«Crac Pescara, condannate gli ex vertici della Caripe»

24 Settembre 2015

Il pm chiede due anni di reclusione a testa per Mancini, Coccioli e Di Berardino Domani la decisione del gup anche per gli ex presidenti del club Soglia e Pincione

PESCARA. Dieci anni di reclusione: è la pena complessiva chiesta dal pm del tribunale di Pescara, Barbara Del Bono, per gli imputati che hanno scelto di essere giudicati con il rito abbreviato nell'ambito del procedimento giudiziario riguardante il fallimento del Pescara Calcio.
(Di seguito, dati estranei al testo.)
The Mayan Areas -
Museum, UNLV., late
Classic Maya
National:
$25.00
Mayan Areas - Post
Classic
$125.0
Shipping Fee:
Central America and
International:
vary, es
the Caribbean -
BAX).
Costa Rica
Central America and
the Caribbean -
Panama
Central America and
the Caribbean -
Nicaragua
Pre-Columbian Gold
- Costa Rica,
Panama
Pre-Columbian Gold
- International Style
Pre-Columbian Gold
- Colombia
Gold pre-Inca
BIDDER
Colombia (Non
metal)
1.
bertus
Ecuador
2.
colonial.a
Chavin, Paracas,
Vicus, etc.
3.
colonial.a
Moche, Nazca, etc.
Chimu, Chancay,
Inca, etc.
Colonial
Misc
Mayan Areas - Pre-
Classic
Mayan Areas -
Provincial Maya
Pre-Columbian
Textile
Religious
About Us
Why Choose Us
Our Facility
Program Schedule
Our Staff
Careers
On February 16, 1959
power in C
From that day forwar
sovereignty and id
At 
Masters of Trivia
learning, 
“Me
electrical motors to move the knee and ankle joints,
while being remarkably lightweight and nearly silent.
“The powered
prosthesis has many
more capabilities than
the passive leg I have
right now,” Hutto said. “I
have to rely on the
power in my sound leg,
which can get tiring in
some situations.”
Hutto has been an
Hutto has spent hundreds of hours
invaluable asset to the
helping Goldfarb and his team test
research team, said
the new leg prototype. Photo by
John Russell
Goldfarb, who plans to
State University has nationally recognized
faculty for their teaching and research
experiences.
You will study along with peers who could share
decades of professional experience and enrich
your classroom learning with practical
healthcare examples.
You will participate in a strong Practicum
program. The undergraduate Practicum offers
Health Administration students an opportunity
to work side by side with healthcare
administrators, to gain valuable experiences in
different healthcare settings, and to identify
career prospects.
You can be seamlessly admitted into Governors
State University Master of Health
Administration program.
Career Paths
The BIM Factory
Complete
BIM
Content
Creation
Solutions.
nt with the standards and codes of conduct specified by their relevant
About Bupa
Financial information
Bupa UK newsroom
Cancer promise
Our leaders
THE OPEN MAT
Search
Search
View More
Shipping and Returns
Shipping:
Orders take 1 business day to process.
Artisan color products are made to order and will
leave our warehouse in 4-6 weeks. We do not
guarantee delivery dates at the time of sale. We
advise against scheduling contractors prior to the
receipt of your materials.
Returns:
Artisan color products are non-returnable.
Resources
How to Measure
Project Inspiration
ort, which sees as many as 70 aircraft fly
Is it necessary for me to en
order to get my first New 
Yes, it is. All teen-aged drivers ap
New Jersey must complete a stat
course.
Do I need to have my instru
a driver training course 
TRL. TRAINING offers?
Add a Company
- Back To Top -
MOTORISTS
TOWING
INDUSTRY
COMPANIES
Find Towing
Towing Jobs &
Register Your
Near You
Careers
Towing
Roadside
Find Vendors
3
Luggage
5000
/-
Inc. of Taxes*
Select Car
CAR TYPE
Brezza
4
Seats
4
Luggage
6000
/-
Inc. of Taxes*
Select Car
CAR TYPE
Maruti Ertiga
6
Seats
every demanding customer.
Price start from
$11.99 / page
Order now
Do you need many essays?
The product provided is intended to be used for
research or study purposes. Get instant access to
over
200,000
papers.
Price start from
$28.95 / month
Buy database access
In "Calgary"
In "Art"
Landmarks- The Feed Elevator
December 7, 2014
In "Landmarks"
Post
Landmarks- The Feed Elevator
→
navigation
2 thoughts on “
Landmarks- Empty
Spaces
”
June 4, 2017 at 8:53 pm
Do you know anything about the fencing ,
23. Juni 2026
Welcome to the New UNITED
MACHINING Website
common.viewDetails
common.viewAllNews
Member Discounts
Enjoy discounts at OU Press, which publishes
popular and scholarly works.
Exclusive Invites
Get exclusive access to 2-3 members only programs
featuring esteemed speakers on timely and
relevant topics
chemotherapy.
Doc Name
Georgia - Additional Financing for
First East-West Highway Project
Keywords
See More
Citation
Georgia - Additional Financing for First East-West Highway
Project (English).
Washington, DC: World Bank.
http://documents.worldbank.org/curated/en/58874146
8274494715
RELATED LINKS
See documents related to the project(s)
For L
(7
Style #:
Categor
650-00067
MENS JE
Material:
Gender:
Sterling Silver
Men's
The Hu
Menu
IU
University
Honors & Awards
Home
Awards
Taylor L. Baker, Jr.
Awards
Le richieste sono state formulate ieri mattina davanti al giudice per l’udienza preliminare, Mariacarla Sacco, nel corso dell'udienza riservata alla discussione dei riti alternativi.

Nello specifico, l'accusa ha chiesto quattro anni per Nicola Lisi, ex presidente del consiglio d'amministrazione del Pescara Calcio; e due anni ognuno per gli ex vertici della banca Caripe, Dario Mancini, Franco Coccioli e Tonino Di Berardino, all'epoca dei fatti rispettivamente direttore generale, vice direttore e presidente dell'istituto di credito. In caso di condanna, gli imputati godranno dello sconto di un terzo sulla pena finale, così come previsto dall’abbreviato.

Gli altri tre imputati, gli ex presidenti della società Massimiliano Pincione e Gerardo Soglia (ex deputato Pdl), e l'ex vice presidente Francesco Soglia, fratello di Gerardo, saranno giudicati con il rito ordinario. I tre rischiano di essere rinviati a giudizio di fronte al tribunale in composizione collegiale.

La decisione del gup per tutti gli imputati è prevista per domani, subito dopo le repliche delle parti, proprio per garantire la contemporaneità delle decisioni.

I sette imputati sono accusati, a vario titolo, di bancarotta e bancarotta fraudolenta. Il crac del Pescara Calcio risale al 19 dicembre 2008, quando la società venne dichiarata fallita, con un passivo di circa 17 milioni di euro. Il 20 gennaio dell'anno successivo, la società venne rilevata all'asta da una cordata di imprenditori locali, che diede vita alla Delfino Pescara srl.